Na hora e nos anos que se seguiram fiquei convencido de que falara com a esposa do escritor. A voz era demasiado madura para ser da filha, então adolescente, e, talvez para salvar o que me restava de ego, decidi que não falara com nenhuma secretária, agente ou relações públicas. Não conseguira nada de Auster — mas falara com a mulher dele. Assim se constroem os mitos.

Mais tarde cheguei a um primeiro livro de Siri Hustvedt (Aquilo que eu amava) e o meu trauma transformou-se. Já não era a questão de ter falhado a operação Paul Auster, era a de ter levado o meu embaraço para um novo nível.

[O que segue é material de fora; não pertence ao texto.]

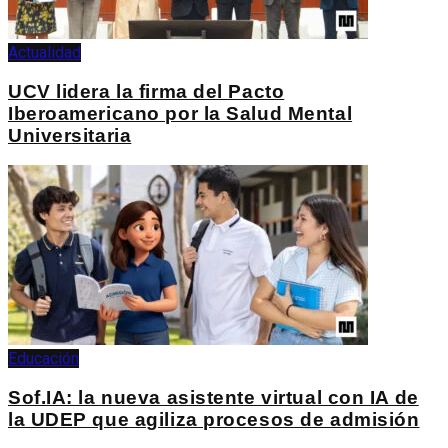
Actualidad
UCV lidera la firma del Pacto
Iberoamericano por la Salud Mental
Universitaria
Educación
Sof.IA: la nueva asistente virtual con IA de
la UDEP que agiliza procesos de admisión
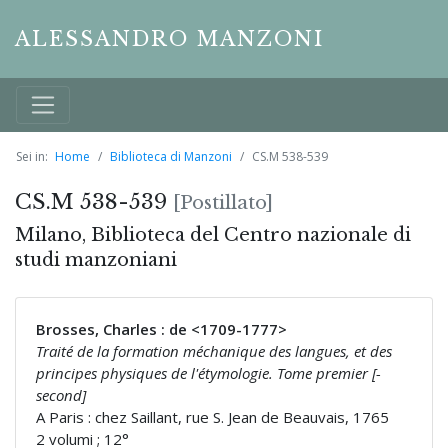
ALESSANDRO MANZONI
Sei in:
Home
Biblioteca di Manzoni
CS.M 538-539
CS.M 538-539
[Postillato]
Milano, Biblioteca del Centro nazionale di
studi manzoniani
Brosses, Charles : de <1709-1777>
Traité de la formation méchanique des langues, et des
principes physiques de l'étymologie. Tome premier [-
second]
A Paris : chez Saillant, rue S. Jean de Beauvais, 1765
2 volumi ; 12°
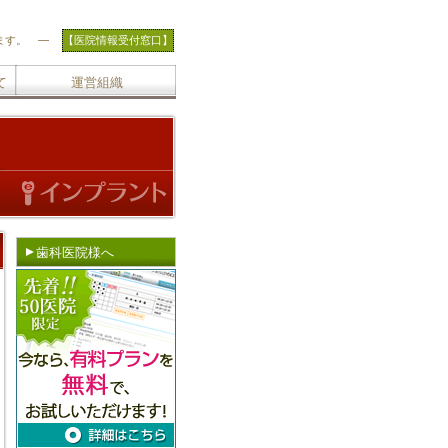
ます。 ―
【医院情報受付窓口】
て
運営組織
歯科医院様へ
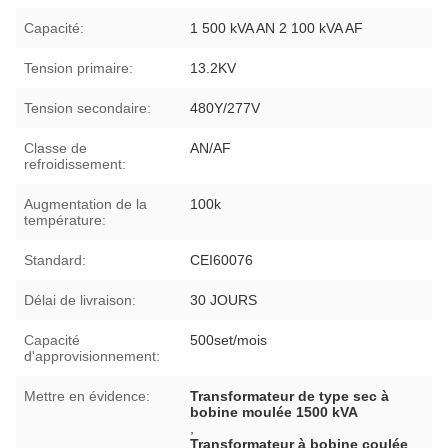
Capacité:
1 500 kVA AN 2 100 kVA AF
Tension primaire:
13.2KV
Tension secondaire:
480Y/277V
Classe de
AN/AF
refroidissement:
Augmentation de la
100k
température:
Standard:
CEI60076
Délai de livraison:
30 JOURS
Capacité
500set/mois
d'approvisionnement:
Mettre en évidence:
Transformateur de type sec à
bobine moulée 1500 kVA
,
Transformateur à bobine coulée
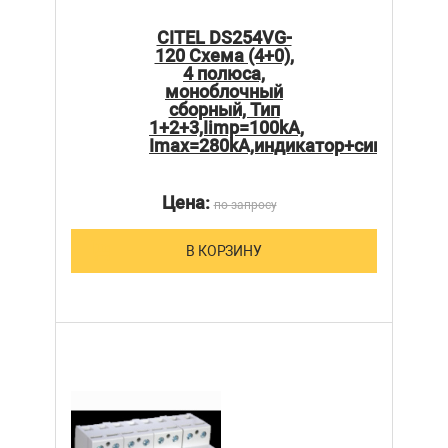
CITEL DS254VG-
120 Схема (4+0),
4 полюса,
моноблочный
сборный, Тип
1+2+3,Iimp=100kA,
Imax=280kA,индикатор+сигнализа
Цена:
по запросу
В КОРЗИНУ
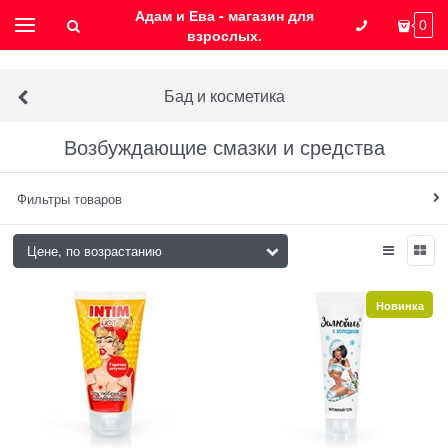
Адам и Ева - магазин для
0
взрослых.
Бад и косметика
Возбуждающие смазки и средства
Фильтры товаров
Новинка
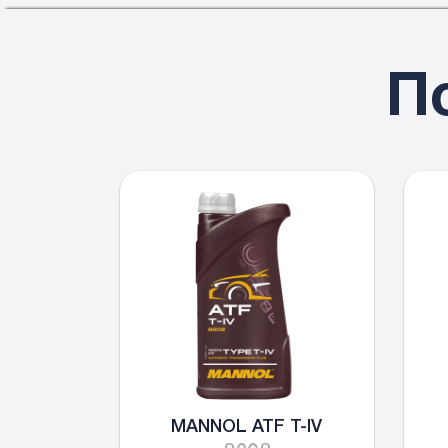
П
MANNOL ATF T-IV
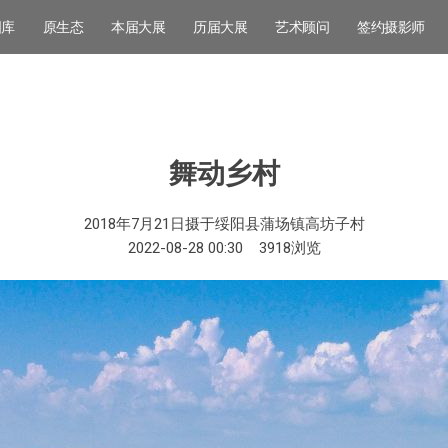
图库
原生态
本届大展
历届大展
艺术顾问
签约摄影师
舞动乡村
2018年7月21日摄于绥阳县蒲场镇高坊子村
2022-08-28 00:30
3918
浏览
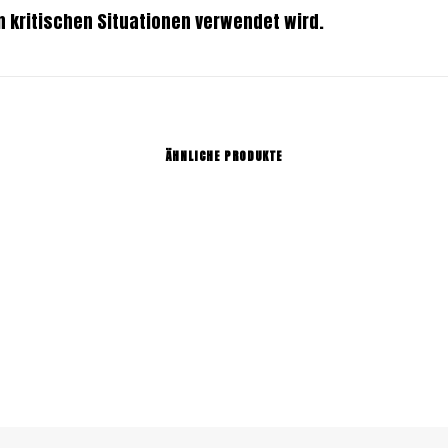
 kritischen Situationen verwendet wird.
ÄHNLICHE PRODUKTE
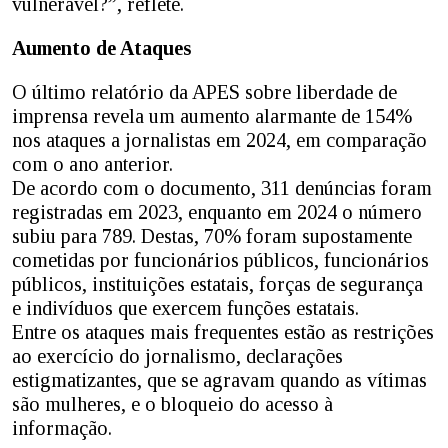
vulnerável?”, reflete.
Aumento de Ataques
O último relatório da APES sobre liberdade de
imprensa revela um aumento alarmante de 154%
nos ataques a jornalistas em 2024, em comparação
com o ano anterior.
De acordo com o documento, 311 denúncias foram
registradas em 2023, enquanto em 2024 o número
subiu para 789. Destas, 70% foram supostamente
cometidas por funcionários públicos, funcionários
públicos, instituições estatais, forças de segurança
e indivíduos que exercem funções estatais.
Entre os ataques mais frequentes estão as restrições
ao exercício do jornalismo, declarações
estigmatizantes, que se agravam quando as vítimas
são mulheres, e o bloqueio do acesso à
informação.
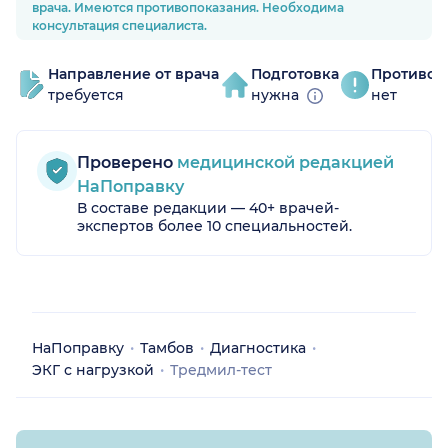
врача. Имеются противопоказания. Необходима
консультация специалиста.
Направление от врача
Подготовка
Противоп
требуется
нужна
нет
Проверено
медицинской редакцией
НаПоправку
В составе редакции — 40+ врачей-
экспертов более 10 специальностей.
НаПоправку
Тамбов
Диагностика
ЭКГ с нагрузкой
Тредмил-тест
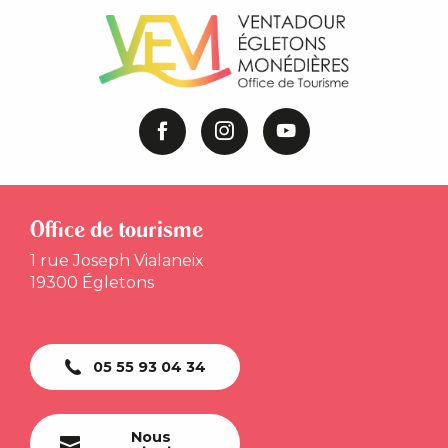
Office de tourisme
1 rue Joseph Vialaneix
19300 Égletons
05 55 93 04 34
Nous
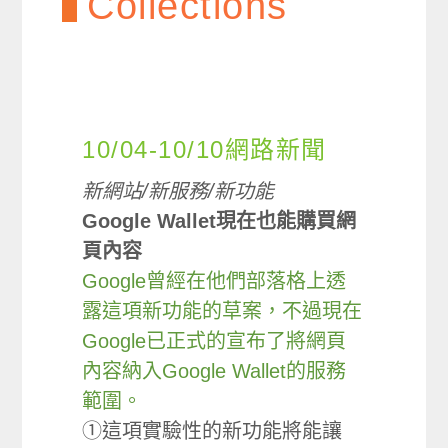
Collections
10/04-10/10網路新聞
新網站/新服務/新功能
Google Wallet現在也能購買網
頁內容
Google曾經在他們部落格上透
露這項新功能的草案，不過現在
Google已正式的宣布了將網頁
內容納入Google Wallet的服務
範圍。
①這項實驗性的新功能將能讓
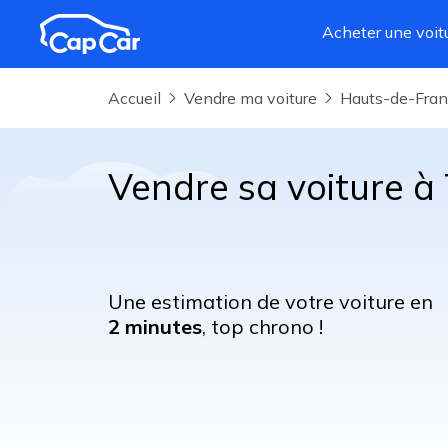
Aller au contenu principal
Acheter une voit
Accueil
Vendre ma voiture
Hauts-de-Fra
Vendre sa voiture à 
Une estimation de votre voiture en
2 minutes
, top chrono !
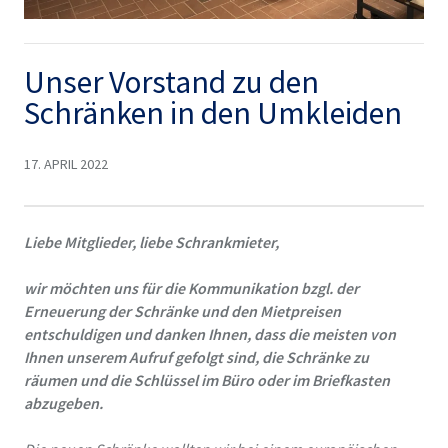
Unser Vorstand zu den
Schränken in den Umkleiden
17. APRIL 2022
Liebe Mitglieder,
liebe Schrankmieter,
wir möchten uns für die Kommunikation bzgl. der
Erneuerung der Schränke und den Mietpreisen
entschuldigen und danken Ihnen, dass die meisten von
Ihnen unserem Aufruf gefolgt sind, die Schränke zu
räumen und die Schlüssel im Büro oder im Briefkasten
abzugeben.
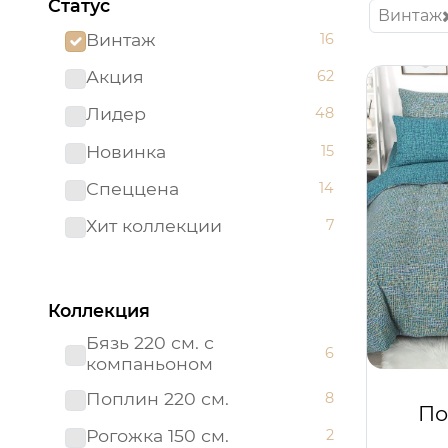
Статус
Винтаж
Винтаж
16
Акция
62
Лидер
48
Новинка
15
Спеццена
14
Хит коллекции
7
Коллекция
Бязь 220 см. с
6
компаньоном
Поплин 220 см.
8
По
Рогожка 150 см.
2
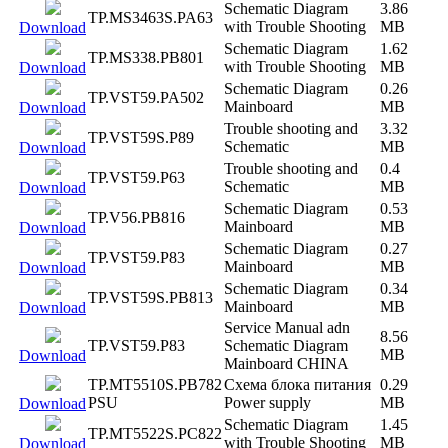
Schematic Diagram
3.86
TP.MS3463S.PA63
with Trouble Shooting
MB
Download
Schematic Diagram
1.62
TP.MS338.PB801
with Trouble Shooting
MB
Download
Schematic Diagram
0.26
TP.VST59.PA502
Mainboard
MB
Download
Trouble shooting and
3.32
TP.VST59S.P89
Schematic
MB
Download
Trouble shooting and
0.4
TP.VST59.P63
Schematic
MB
Download
Schematic Diagram
0.53
TP.V56.PB816
Mainboard
MB
Download
Schematic Diagram
0.27
TP.VST59.P83
Mainboard
MB
Download
Schematic Diagram
0.34
TP.VST59S.PB813
Mainboard
MB
Download
Service Manual adn
8.56
TP.VST59.P83
Schematic Diagram
MB
Download
Mainboard CHINA
TP.MT5510S.PB782
Схема блока питания
0.29
PSU
Power supply
MB
Download
Schematic Diagram
1.45
TP.MT5522S.PC822
with Trouble Shooting
MB
Download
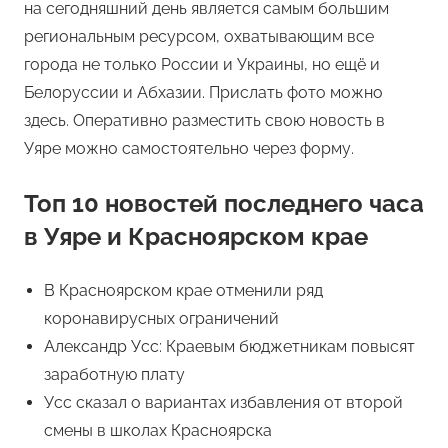
на сегодняшний день является самым большим
региональным ресурсом, охватывающим все
города не только России и Украины, но ещё и
Белоруссии и Абхазии. Прислать фото можно
здесь. Оперативно разместить свою новость в
Уяре можно самостоятельно через форму.
Топ 10 новостей последнего часа
в Уяре и Красноярском крае
В Красноярском крае отменили ряд
коронавирусных ограничений
Александр Усс: Краевым бюджетникам повысят
заработную плату
Усс сказал о вариантах избавления от второй
смены в школах Красноярска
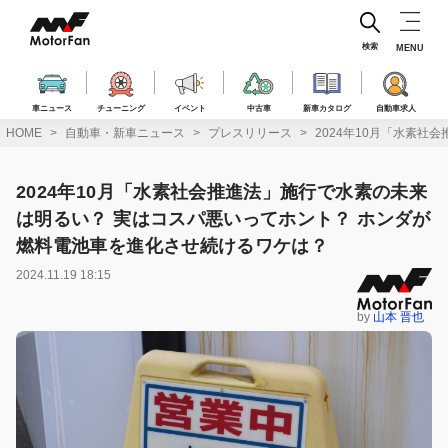
コ
ン
テ
検索
MENU
ン
ツ
へ
車ニュース
チューニング
イベント
中古車
新車カタログ
自動車求人
ス
HOME
自動車・新車ニュース
プレスリリース
2024年10月「水素
キ
ッ
プ
2024年10月「水素社会推進法」施行で水素の未来
は明るい？ 実はコスパ悪いってホント？ ホンダが
燃料電池車を進化させ続けるワケは？
2024.11.19 18:15
by
山本 晋也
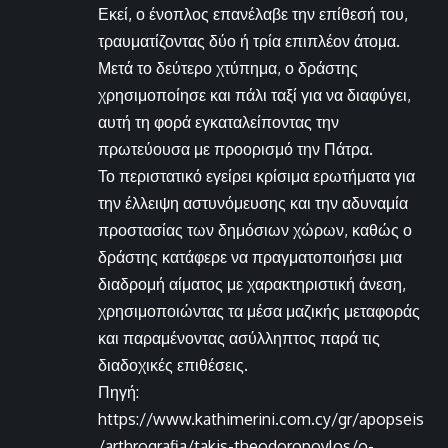
Εκεί, ο ένοπλος επανέλαβε την επίθεσή του,
τραυματίζοντας δύο ή τρία επιπλέον άτομα.
Μετά το δεύτερο χτύπημα, ο δράστης
χρησιμοποίησε και πάλι ταξί για να διαφύγει,
αυτή τη φορά εγκαταλείποντας την
πρωτεύουσα με προορισμό την Πάτρα.
Το περιστατικό εγείρει κρίσιμα ερωτήματα για
την έλλειψη αστυνόμευσης και την αδυναμία
προστασίας των δημόσιων χώρων, καθώς ο
δράστης κατάφερε να πραγματοποιήσει μια
διαδρομή αίματος με χαρακτηριστική άνεση,
χρησιμοποιώντας τα μέσα μαζικής μεταφοράς
και παραμένοντας ασύλληπτος παρά τις
διαδοχικές επιθέσεις.
Πηγή:
https://www.kathimerini.com.cy/gr/apopseis
/arthrografia/takis-theodoropoylos/o-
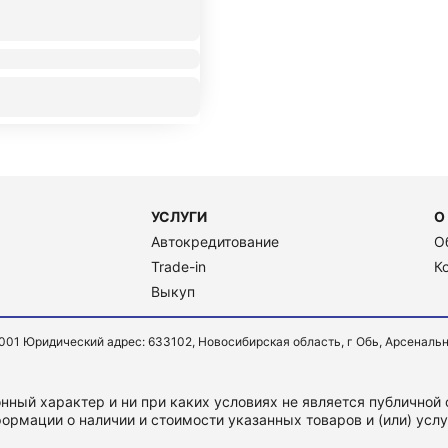
УСЛУГИ
О
Автокредитование
О
Trade-in
К
Выкуп
Юридический адрес: 633102, Новосибирская область, г Обь, Арсенальная ул
ный характер и ни при каких условиях не является публичной
ормации о наличии и стоимости указанных товаров и (или) усл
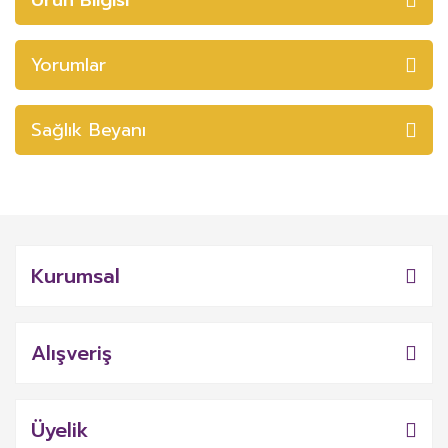
Yorumlar
Sağlık Beyanı
Kurumsal
Alışveriş
Üyelik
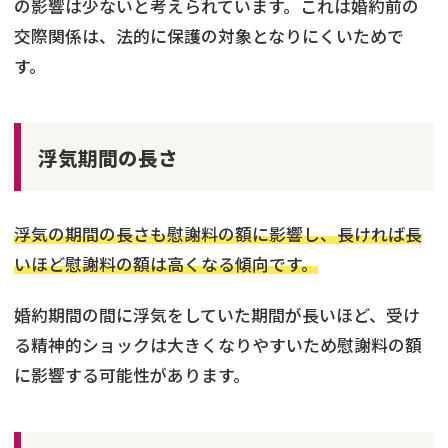
の影響は少ないと考えられています。これは婚約前の
交際関係は、法的に保護の対象となりにくいためで
す。
浮気期間の長さ
浮気の期間の長さも慰謝料の額に影響し、長ければ長
いほど慰謝料の額は高くなる傾向です。
婚約期間の間に浮気をしていた期間が長いほど、受け
る精神的ショックは大きくなりやすいため慰謝料の額
に影響する可能性があります。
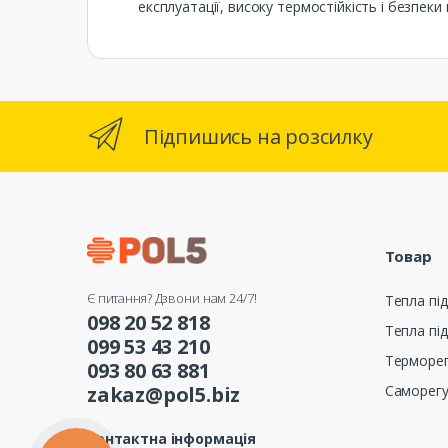
експлуатації, високу термостійкість і безпеки 
Підпишись на розсилку
Товар
Є питання? Дзвони нам 24/7!
Тепла під
098 20 52 818
Тепла під
099 53 43 210
Терморе
093 80 63 881
Саморег
zakaz@pol5.biz
Контактна інформація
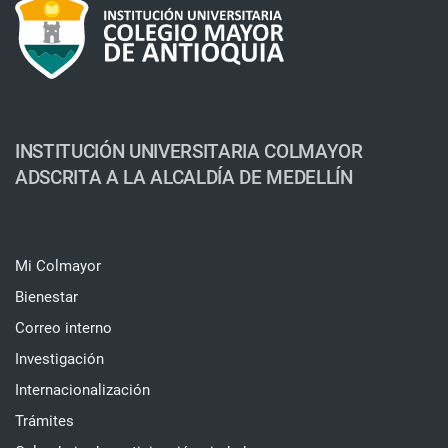
INSTITUCIÓN UNIVERSITARIA COLMAYOR
ADSCRITA A LA ALCALDÍA DE MEDELLÍN
Mi Colmayor
Bienestar
Correo interno
Investigación
Internacionalización
Trámites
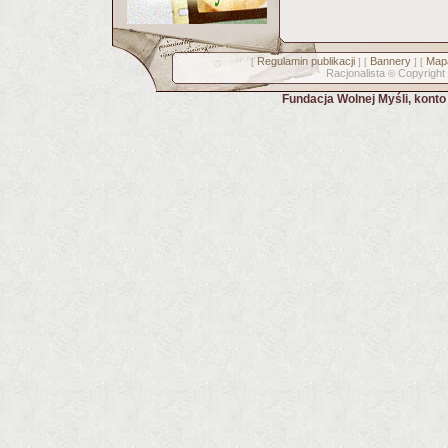
Regulamin publikacji
Bannery
Mapa
[
] [
] [
Racjonalista
Copyright
©
Fundacja Wolnej Myśli, kont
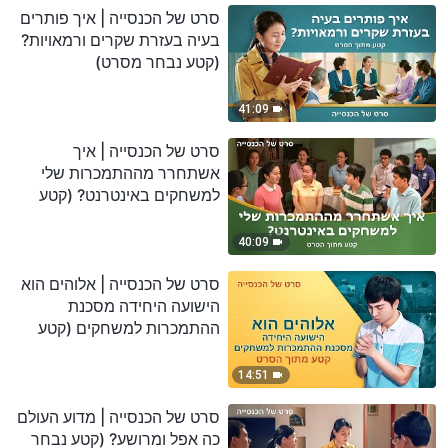
סרט של הכנסייה | איך פותרים
בעיה בעזרת שקרים ורמאויות?
(קטע נבחר מסרט)
41:09
סרט של הכנסייה | איך
אשתחרר מההתמכרות שלי
למשחקים באינטרנט? (קטע
נבחר מסרט)
40:09
סרט של הכנסייה | אלוהים הוא
הישועה היחידה מסכנת
ההתמכרות למשחקים (קטע
נבחר מסרט)
14:51
סרט של הכנסייה | מדוע העולם
כה אפל ומרושע? (קטע נבחר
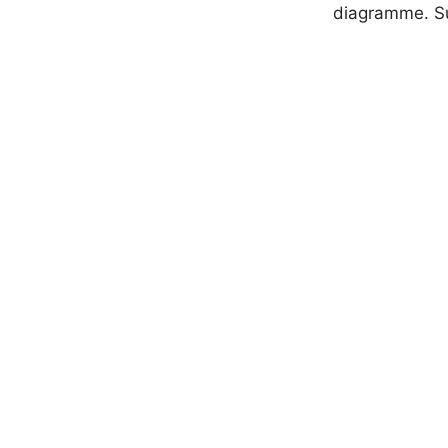
diagramme. Sur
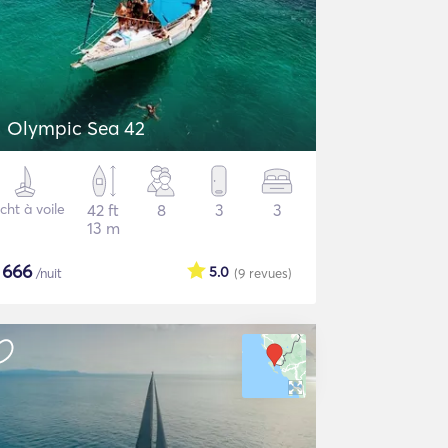
Olympic Sea 42
cht à voile
42 ft
8
3
3
13 m
$
666
5.0
/nuit
(9
revues
)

O livro de Hustvedt era fascinante, mas ela era casada com o autor da Trilogia de Nova Iorque e isso fazia com que ao longo da leitura soasse regularmente nos meus ouvidos aquela admoestação antiga: «Who gave you this number?» Eu tinha descoberto uma escritora interessante, mas simultaneamente descobrira que os seus livros estavam assombrados. «Who gave you this number?» não era uma pergunta com que eu não soubera lidar: era um mantra fantasmagórico. Olhava para a fotografia na badana e o seu rosto norueguês mas tão ariano intimidava-me, remetia-me para o gueto. Hesitei em comprar o meu terceiro livro dela porque temi que o título fosse uma insinuação, um aviso críptico para mim: Verão sem homens. Aquele homens era comigo. Eu estava impedido de entrar no Verão de Siri Hustvedt, como anos antes fora impedido por ela de entrar na casa do marido.

Tudo teria sido mais simples se a minha vaidade tivesse desde o início aceitado que a secretária ou a mulher-a-dias do escritor ficara simplesmente espantada com o facto de um desconhecido pouco fluente em inglês do outro lado do Atlântico estar de posse do número do patrão. Porém, considerando que talvez os livros de Siri Hustvedt sejam mais interessantes do que os de Paul Auster, vou ali alimentar mais um bocadinho o mito de que um dia falei com ela ao telefone e já venho.